Currently, indicate in the notes in both the Research and Harvest sections that the dataset is updated regularly, and mark it complete anyway (note decision per @mattprice/this FAQ).

6) What if I have a site and want to know if it has been crawled already?

Internet Archive has both a Wayback Machine Chrome Extension and APIs you can use to check if something has been archived:

Wayback Machine Chrome Extension
You can also check on the Internet Archive site directly at archive.org/web/
Wayback CDX Server API

There is a check-ia script in the harvesting tools for batch URLs.

7) What if the site has in fact been crawled well by the Internet Archive?

If the site includes only crawlable data, then there is no need to harvest it. These should be marked Do not harvest in the Research phase.

If the site includes one of the forms of uncrawlable content:
1) FTP
2) Many Files
3) Database
4) Visualization/Interactive

Then mark accordingly in and harvest the datasets.

8) What does it mean when it says "checking out this url will unlock url: xxx"?

That means you have another URL checked out. In order to avoid an overlap in efforts, when you check out a URL only you can work on it. By checking out a new URL the previous one will be unlocked.

9) What do I do when there is stuff listed in the Link URL section?

If there are a bunch of sub-sites listed that are not links, then you are on the master entry; the child entries are therefore just advisory and you should try to make sure that your harvesting includes all of the datasets contained across them, but otherwise keep going.

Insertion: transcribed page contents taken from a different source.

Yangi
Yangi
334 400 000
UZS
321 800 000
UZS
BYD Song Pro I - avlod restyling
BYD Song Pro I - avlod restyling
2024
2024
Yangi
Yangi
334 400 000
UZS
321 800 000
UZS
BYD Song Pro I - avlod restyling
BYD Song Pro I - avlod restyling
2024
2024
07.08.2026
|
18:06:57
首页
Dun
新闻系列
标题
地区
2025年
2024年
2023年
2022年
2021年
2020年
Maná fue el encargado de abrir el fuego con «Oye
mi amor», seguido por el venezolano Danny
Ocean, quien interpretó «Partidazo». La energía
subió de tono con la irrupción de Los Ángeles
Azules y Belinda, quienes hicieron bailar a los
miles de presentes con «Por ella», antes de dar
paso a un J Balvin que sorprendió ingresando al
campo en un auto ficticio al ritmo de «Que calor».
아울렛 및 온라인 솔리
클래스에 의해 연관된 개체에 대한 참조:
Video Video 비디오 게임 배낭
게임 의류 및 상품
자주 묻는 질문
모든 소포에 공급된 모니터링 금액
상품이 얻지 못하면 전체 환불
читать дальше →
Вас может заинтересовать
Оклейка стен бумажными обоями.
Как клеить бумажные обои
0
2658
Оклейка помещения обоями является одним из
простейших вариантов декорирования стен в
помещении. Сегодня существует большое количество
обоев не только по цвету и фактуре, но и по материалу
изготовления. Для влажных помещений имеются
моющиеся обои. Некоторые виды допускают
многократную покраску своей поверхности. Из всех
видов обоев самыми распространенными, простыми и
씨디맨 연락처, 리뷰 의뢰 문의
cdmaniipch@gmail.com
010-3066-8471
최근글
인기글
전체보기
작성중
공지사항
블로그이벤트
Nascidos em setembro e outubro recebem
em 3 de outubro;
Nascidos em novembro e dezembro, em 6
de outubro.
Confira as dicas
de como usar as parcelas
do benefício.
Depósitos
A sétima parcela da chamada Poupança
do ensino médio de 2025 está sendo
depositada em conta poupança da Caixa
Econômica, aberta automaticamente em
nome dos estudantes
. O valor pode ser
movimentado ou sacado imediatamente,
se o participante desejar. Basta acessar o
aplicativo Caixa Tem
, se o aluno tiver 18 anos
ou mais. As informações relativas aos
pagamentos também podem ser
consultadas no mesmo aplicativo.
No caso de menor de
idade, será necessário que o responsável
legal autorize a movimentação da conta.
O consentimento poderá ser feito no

If the Link URL section has a single URL listed and it's a link, you are on a child item, which is the wrong place. Click the link and work on the master record.

10) How do I partition large "parent" URLs (e.g., to reduce the size of the download < 5 GB)?

From the overview pane, click Add Url on the top right side of app. Add a URL for each child and enter a description indicating these new URLs are children to the "parent URL". Make sure the priority of each child is the same as the parent.

Check out the parent URL, and under Research use "Link Url" link it to all of its children and add a description. Make sure the priority of each child is the same as the parent. Start harvesting each child.

11) Wifi is kind of Slow, are there workarounds for a faster connection?

Do as much of the work as possible remotely: spin up a VM (e.g., AWS EC2, Digital Ocean droplet) or something, ssh to those machines and do the downloading to there. The fewer people that are using the bandwidth onsite for big things, the less congestion this network will have.
Tether your phone :), thought if you do be mindful of bandwidth caps and don't forget to plug in your charger!

12) Why can't I edit the harvesting section?

Archivers is set up such that each URL moves through the stages of the workflow in sequence. In order to edit the Harvesting section, you will first need to mark Research as complete. Look for the checkbox on the right-hand side at the top of the Research section. Once you've checked it, make sure to hit Save.

13) When harvesting, why doesn't clicking on the `Download Zipstarter` button work?

Unfortunately this is a known issue. Make sure you've marked Research complete. Try reloading the page, or switching browsers if you can.

The App is not compatible with Safari.

14) In the Research section, what are all the checkboxes for?

Please read the DataRescue Workflow documentation for more info!

15) I have a process improvement that would make this go better!

Great! Open an issue in the archivers.space GitHub repository, or report it in the appropriate channel in your Slack team.

16) How do I add a new event?

Admins can add events under the "Events" tab. Regular users will have to ask an admin for help!

17) What is the difference between Crawlable and Harvested?

Researchers investigate whether URLs listed in the Archivers app need to be manually downloaded (harvested) or if they can be automatically saved (crawled) by the Internet Archive. The URLs listed as Crawlable were determined as such during that research phase and are submitted to the Internet Archive, they do not need to be harvested.

These URLs represent only a small portion of those submitted to the Internet Archive from DataRescue events. Most crawlable URLs are identified by Seeders at the beginning of the workflow and completely bypass the Archivers app.